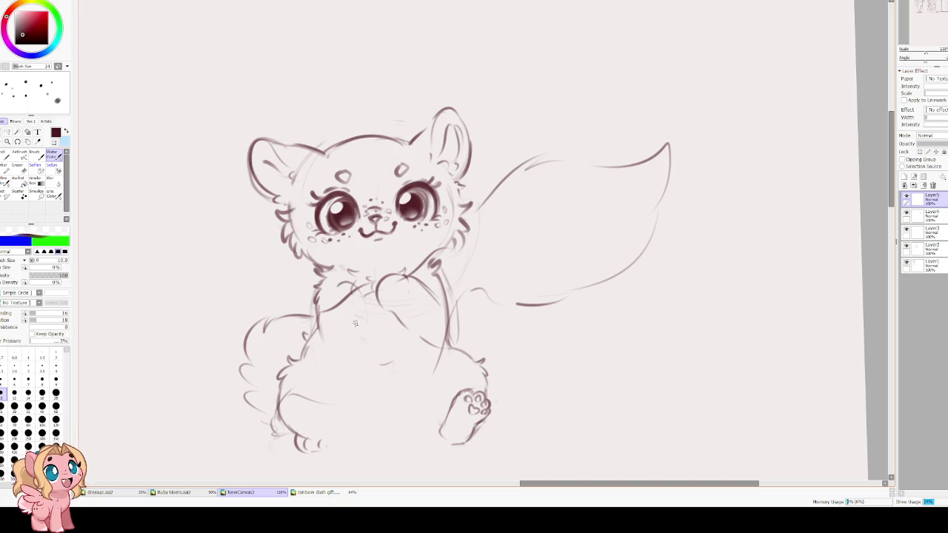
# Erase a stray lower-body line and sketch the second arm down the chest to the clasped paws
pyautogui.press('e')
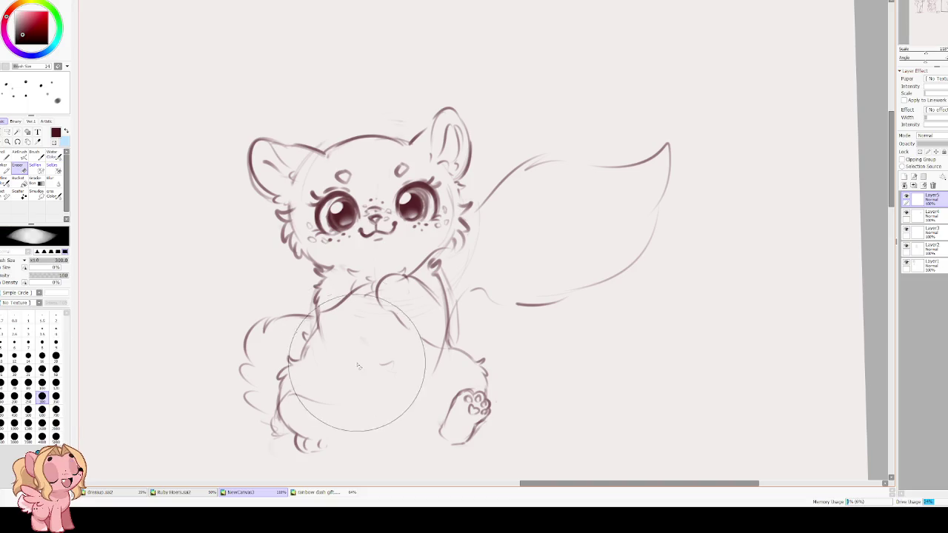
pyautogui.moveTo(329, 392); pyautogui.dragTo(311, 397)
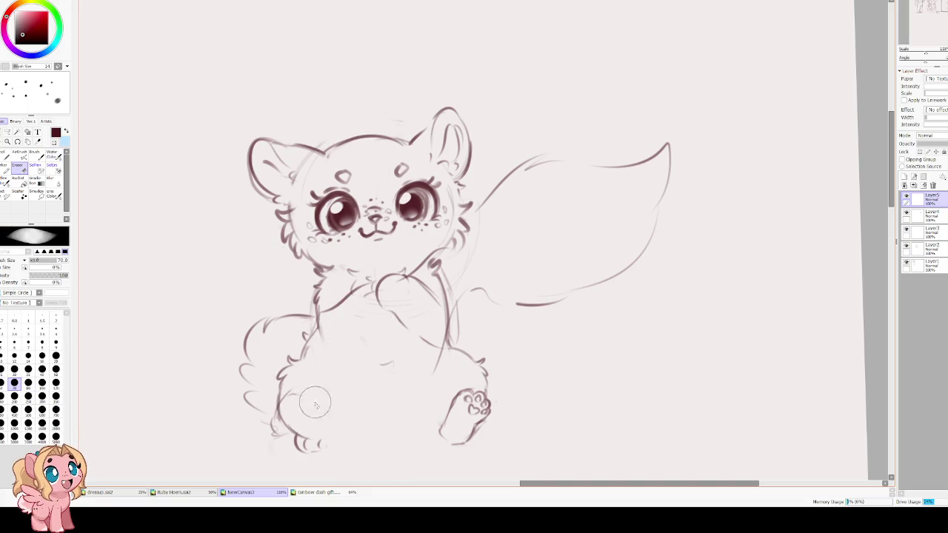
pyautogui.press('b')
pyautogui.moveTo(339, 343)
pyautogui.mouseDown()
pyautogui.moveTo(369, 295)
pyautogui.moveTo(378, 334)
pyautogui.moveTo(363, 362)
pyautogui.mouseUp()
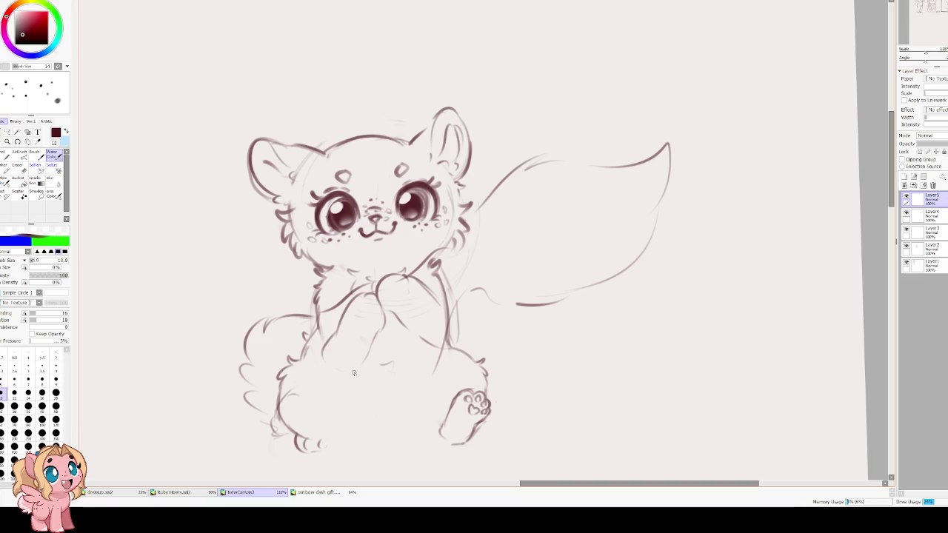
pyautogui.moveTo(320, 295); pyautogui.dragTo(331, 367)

________________

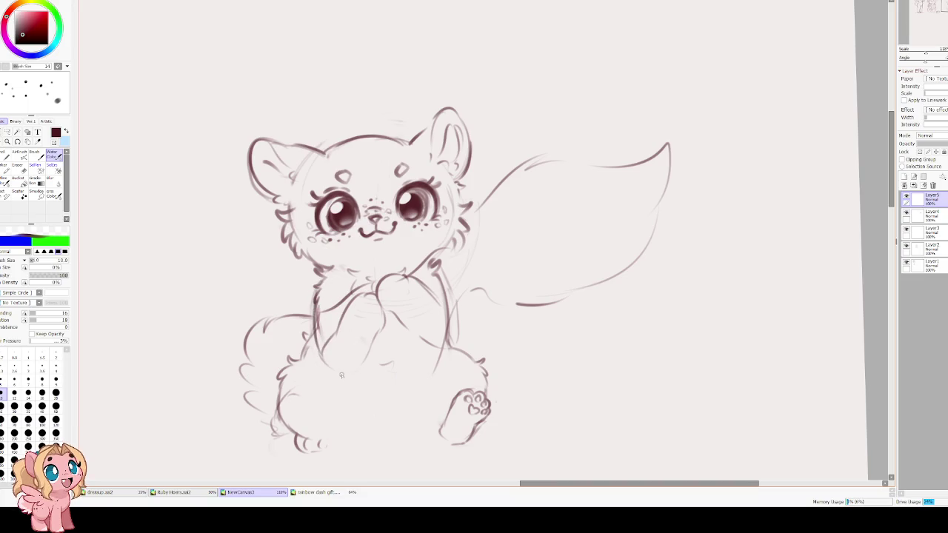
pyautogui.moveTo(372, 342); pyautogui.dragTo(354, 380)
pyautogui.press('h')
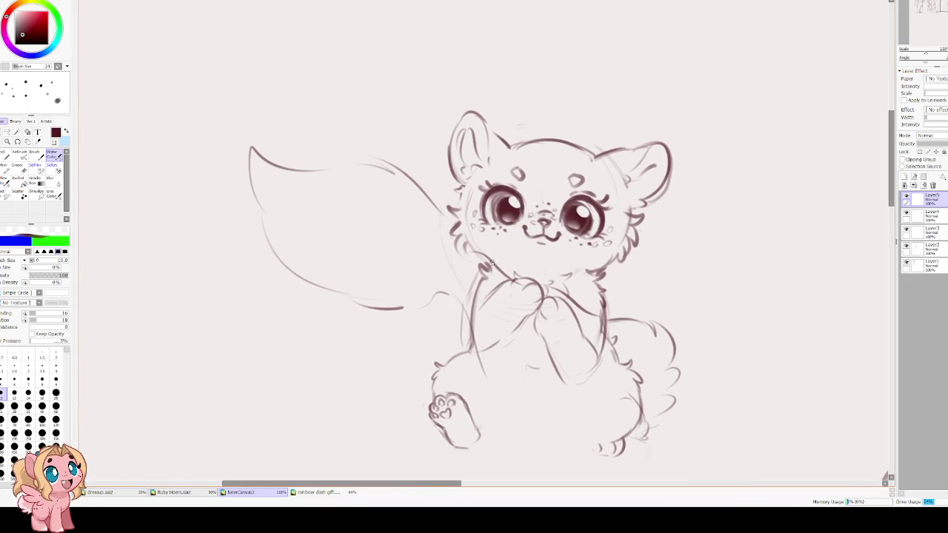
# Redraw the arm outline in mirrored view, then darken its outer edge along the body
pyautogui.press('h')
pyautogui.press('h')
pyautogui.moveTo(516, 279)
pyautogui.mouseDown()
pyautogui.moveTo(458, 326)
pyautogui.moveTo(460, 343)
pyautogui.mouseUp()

________________

ASSIGNMENT:
Of all the material above, only the lines from the one that has "# Erase a stray" down to the one that has "pyautogui.moveTo(320, 295); pyautogui.dragTo(331, 367)" are to be written out, exactly and with both ends included. Pictures are skipped.

SOLUTION TO THIS TASK:
# Erase a stray lower-body line and sketch the second arm down the chest to the clasped paws
pyautogui.press('e')
pyautogui.moveTo(329, 392); pyautogui.dragTo(311, 397)
pyautogui.press('b')
pyautogui.moveTo(339, 343)
pyautogui.mouseDown()
pyautogui.moveTo(369, 295)
pyautogui.moveTo(378, 334)
pyautogui.moveTo(363, 362)
pyautogui.mouseUp()
pyautogui.moveTo(320, 295); pyautogui.dragTo(331, 367)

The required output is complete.